I am finally making the push to self host everything I possibly can and leave as many cloud services as I can.
I have years of linux server admin experience so this is not a technical post, more of an attempt to get some crowd wisdom on a complex migration.
I have a plan and have identified services i would like to implement. Take it as given that the hardware I have can handle all this. But it is a lot so it won’t happen at once.
I would appreciate thoughts about the order in which to implement services. Install is only phase one, migration of existing data and shaking everything down to test stability is also time consuming. So any insights, especially on services that might present extra challenges when I start to add my own data, or dependencies I haven’t thought of.
The list order is not significant yet, but I would like to have an incremental plan. Those marked with * are already running and hosting my data locally with no issues.
Thanks in advance.
Base system
- Proxmox VE 8.3
- ZFS for a time-machine like backup to a local hdd
- Docker VM with containers
- Home Assistant *
- Esphome *
- Paperless-ngx *
- Photo Prism
- Firefly III
- Jellyfin
- Gitea
- Authelia
- Vaultwarden
- Radicale
- Prometheus
- Grafana
Regarding mini PCs; Beware of RAM overheating!
I bought some Minisforum HM90 for Proxmox selfhosting, installed 64gb RAM (2x32gb DDR4 3200MHz sticks), ran memtest first to ensure the RAM was good, and all 3 mini PCs failed to various degrees.
The “best” would run for a couple of days and tens of passes before throwing multiple errors (tens of errors) then run for another few days without errors.
Turns out the RAM overheated. 85-95 C surface temperature. (There’s almost no space or openings for air circulation on that side of the PC). Taking the lid off the PC, let 2/3 computers run memtest for a week with no errors, but one still gave the occasional error bursts. RAM surface temperature with the lid off was still 80-85 C.

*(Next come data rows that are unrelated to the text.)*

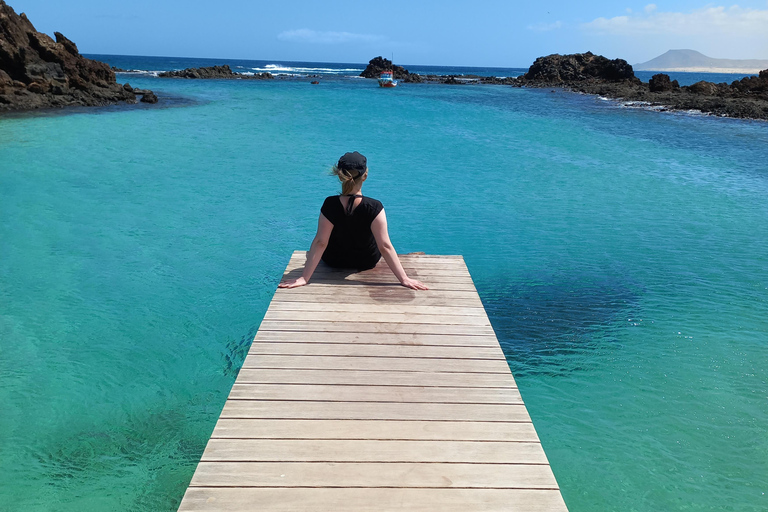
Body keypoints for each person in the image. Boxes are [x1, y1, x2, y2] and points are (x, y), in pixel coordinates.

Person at [279, 151, 428, 290]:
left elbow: (321, 242)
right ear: (365, 176)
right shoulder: (375, 206)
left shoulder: (330, 204)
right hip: (366, 261)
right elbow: (385, 246)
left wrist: (304, 278)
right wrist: (404, 279)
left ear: (339, 176)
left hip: (333, 260)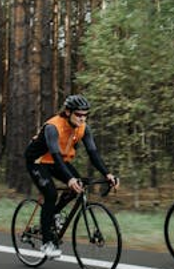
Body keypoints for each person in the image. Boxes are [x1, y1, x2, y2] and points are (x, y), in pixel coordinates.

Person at [24, 94, 119, 259]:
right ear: (68, 112)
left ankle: (53, 214)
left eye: (85, 115)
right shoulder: (53, 127)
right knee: (51, 194)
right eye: (79, 115)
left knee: (78, 187)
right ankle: (47, 243)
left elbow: (93, 153)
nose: (83, 118)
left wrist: (108, 174)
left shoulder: (83, 128)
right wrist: (69, 179)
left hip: (57, 161)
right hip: (38, 161)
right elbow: (55, 154)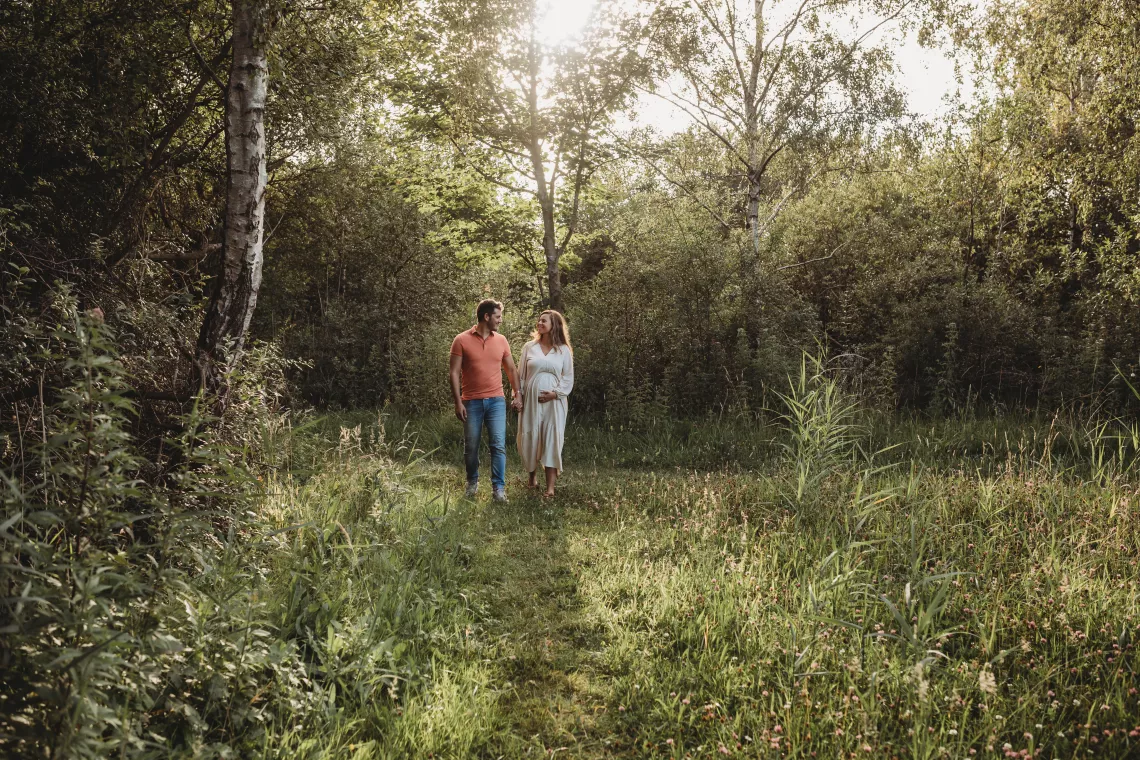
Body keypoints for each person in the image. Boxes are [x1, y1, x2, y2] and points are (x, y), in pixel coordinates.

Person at [450, 299, 523, 502]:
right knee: (471, 446)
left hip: (496, 401)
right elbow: (454, 373)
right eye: (498, 317)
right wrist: (458, 402)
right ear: (487, 317)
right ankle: (472, 483)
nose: (500, 320)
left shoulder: (501, 340)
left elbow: (511, 369)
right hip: (471, 402)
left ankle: (499, 489)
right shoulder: (461, 340)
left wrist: (517, 393)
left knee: (498, 445)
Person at [516, 310, 574, 497]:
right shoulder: (529, 347)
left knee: (552, 439)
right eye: (539, 320)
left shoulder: (563, 350)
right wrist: (518, 397)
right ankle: (532, 476)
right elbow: (521, 376)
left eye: (544, 320)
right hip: (531, 401)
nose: (539, 323)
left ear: (554, 325)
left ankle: (550, 488)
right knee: (531, 435)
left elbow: (568, 378)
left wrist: (555, 394)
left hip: (555, 403)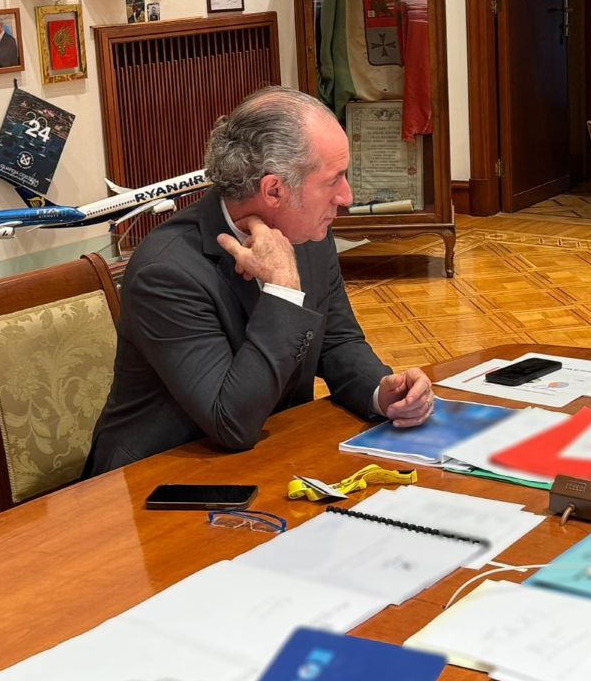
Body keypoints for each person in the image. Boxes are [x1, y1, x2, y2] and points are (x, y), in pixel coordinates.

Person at [84, 87, 434, 474]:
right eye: (334, 179)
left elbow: (337, 341)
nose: (346, 196)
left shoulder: (307, 234)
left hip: (271, 453)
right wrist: (283, 289)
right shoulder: (167, 272)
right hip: (160, 477)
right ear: (274, 190)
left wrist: (381, 392)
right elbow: (230, 421)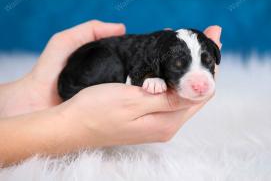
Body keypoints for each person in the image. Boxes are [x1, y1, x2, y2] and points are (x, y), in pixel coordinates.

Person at [0, 20, 222, 167]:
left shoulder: (165, 49)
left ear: (214, 57)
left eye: (207, 62)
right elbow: (139, 72)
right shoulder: (155, 55)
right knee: (113, 65)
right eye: (179, 65)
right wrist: (72, 125)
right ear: (160, 63)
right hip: (89, 62)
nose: (200, 82)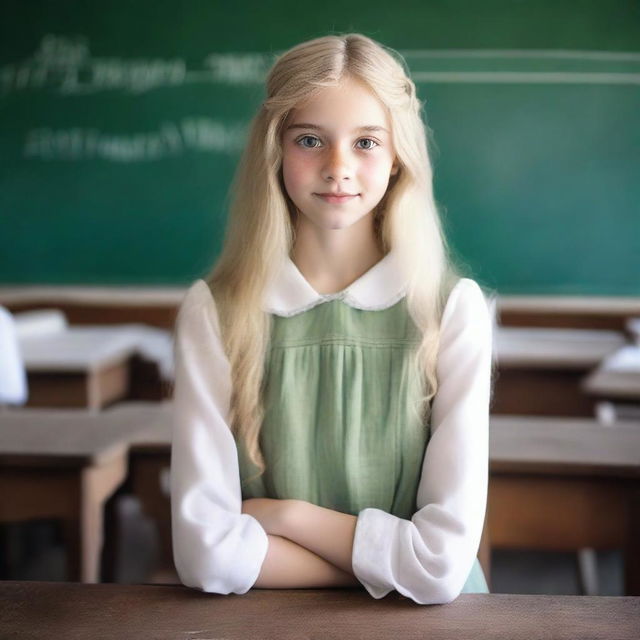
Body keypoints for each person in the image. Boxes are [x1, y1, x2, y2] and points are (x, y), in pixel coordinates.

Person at [170, 32, 493, 605]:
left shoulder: (450, 310)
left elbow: (442, 565)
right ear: (275, 151)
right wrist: (390, 565)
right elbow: (205, 555)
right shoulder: (215, 313)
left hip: (429, 625)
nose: (338, 167)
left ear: (398, 157)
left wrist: (287, 516)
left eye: (367, 141)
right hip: (265, 621)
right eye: (310, 140)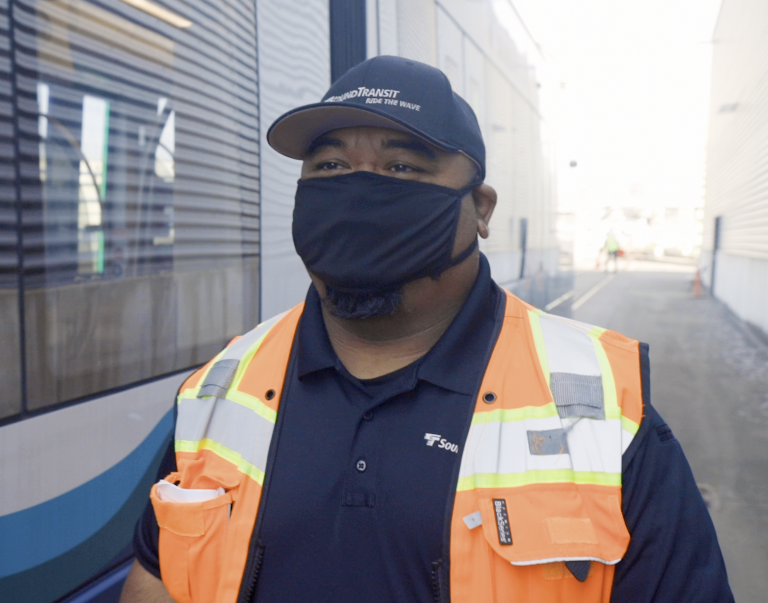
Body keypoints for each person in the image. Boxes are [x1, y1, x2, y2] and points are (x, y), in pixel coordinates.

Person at [119, 56, 733, 603]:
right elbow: (158, 573)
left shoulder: (603, 408)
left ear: (481, 208)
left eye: (402, 167)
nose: (358, 188)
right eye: (330, 165)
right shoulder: (218, 388)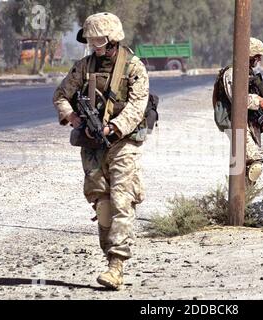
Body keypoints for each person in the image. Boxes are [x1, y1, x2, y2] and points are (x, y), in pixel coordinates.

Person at [53, 12, 149, 290]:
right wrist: (73, 118)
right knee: (104, 207)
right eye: (91, 41)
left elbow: (136, 106)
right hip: (92, 147)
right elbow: (61, 95)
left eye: (100, 41)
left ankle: (116, 265)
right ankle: (109, 255)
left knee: (122, 202)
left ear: (114, 39)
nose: (95, 46)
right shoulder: (83, 67)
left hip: (123, 143)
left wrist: (113, 128)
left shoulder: (134, 68)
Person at [213, 38, 263, 185]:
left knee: (241, 164)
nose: (259, 60)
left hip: (245, 122)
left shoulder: (247, 72)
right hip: (233, 120)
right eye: (257, 56)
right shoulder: (232, 72)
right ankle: (238, 200)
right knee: (254, 162)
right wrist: (257, 100)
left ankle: (240, 202)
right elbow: (238, 98)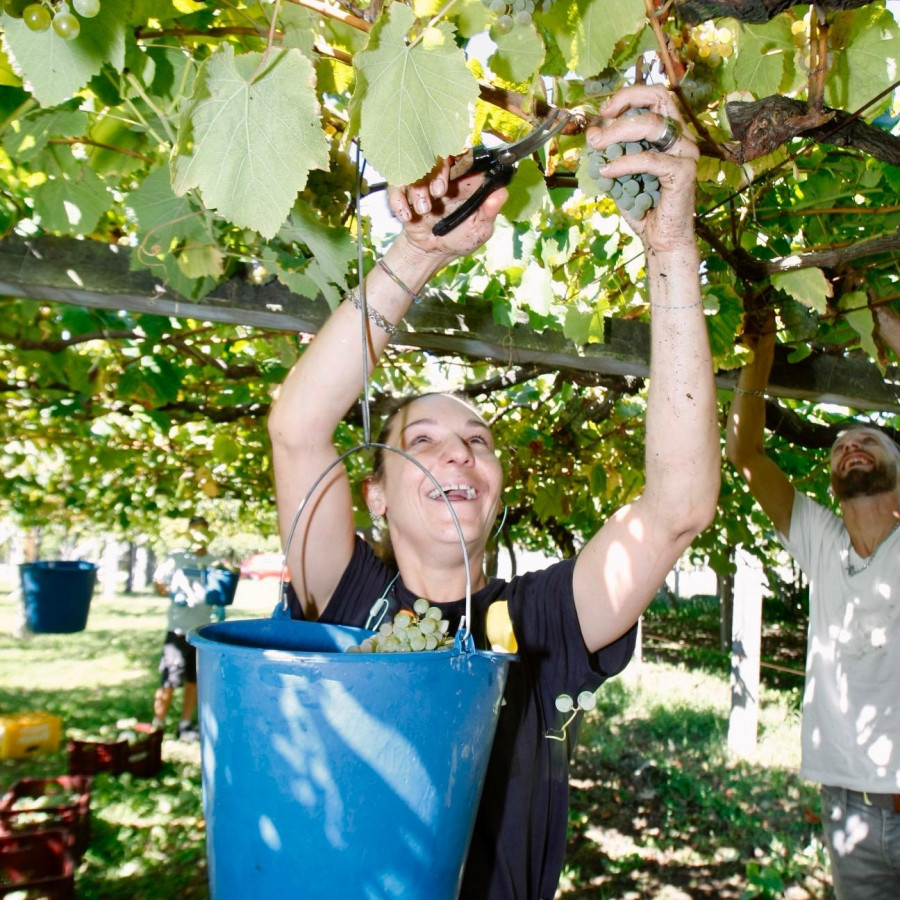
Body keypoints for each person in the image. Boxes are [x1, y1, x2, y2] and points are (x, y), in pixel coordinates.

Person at [267, 84, 720, 900]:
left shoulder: (537, 623)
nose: (459, 458)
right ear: (374, 495)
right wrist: (416, 254)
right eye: (424, 443)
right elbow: (298, 427)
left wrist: (672, 247)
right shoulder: (344, 595)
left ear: (498, 486)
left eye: (478, 444)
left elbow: (677, 509)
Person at [725, 306, 900, 900]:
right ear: (830, 481)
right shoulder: (822, 542)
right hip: (847, 806)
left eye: (869, 439)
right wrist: (761, 358)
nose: (851, 442)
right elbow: (746, 455)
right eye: (842, 443)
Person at [151, 515, 217, 742]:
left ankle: (185, 725)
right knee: (169, 678)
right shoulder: (177, 557)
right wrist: (171, 593)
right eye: (194, 530)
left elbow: (222, 590)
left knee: (194, 679)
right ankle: (157, 724)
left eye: (202, 530)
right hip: (179, 629)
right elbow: (158, 582)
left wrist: (220, 605)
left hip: (202, 631)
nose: (198, 536)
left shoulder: (212, 561)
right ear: (189, 533)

Adding a small fan creating a small draft dropped the temperature to 55-60 C. I then left the computer running memtest for a few weeks while I was away, then another few weeks while busy with other stuff. It has now been 6 weeks of continuous memtest, so I’m fairly confident in the integrity of the RAM, as long as they’re cold.
Turns out also some, but not all, RAM sticks have onboard temperature sensors.
lm-sensors
can read the RAM temperature, if the sticks have the sensor. So I’m making a Arduino solution to monitor the temperature with a IR sensor and also control an extra fan.Thanks for the tip on measuring temp of the ram, too. I will incorporate that into my monitoring scheme.
The mini pc I have has a good case design with a fan that blows across the ram, cpu and ssd. So I think it has good cooling, but I will definitely confirm with some monitoring.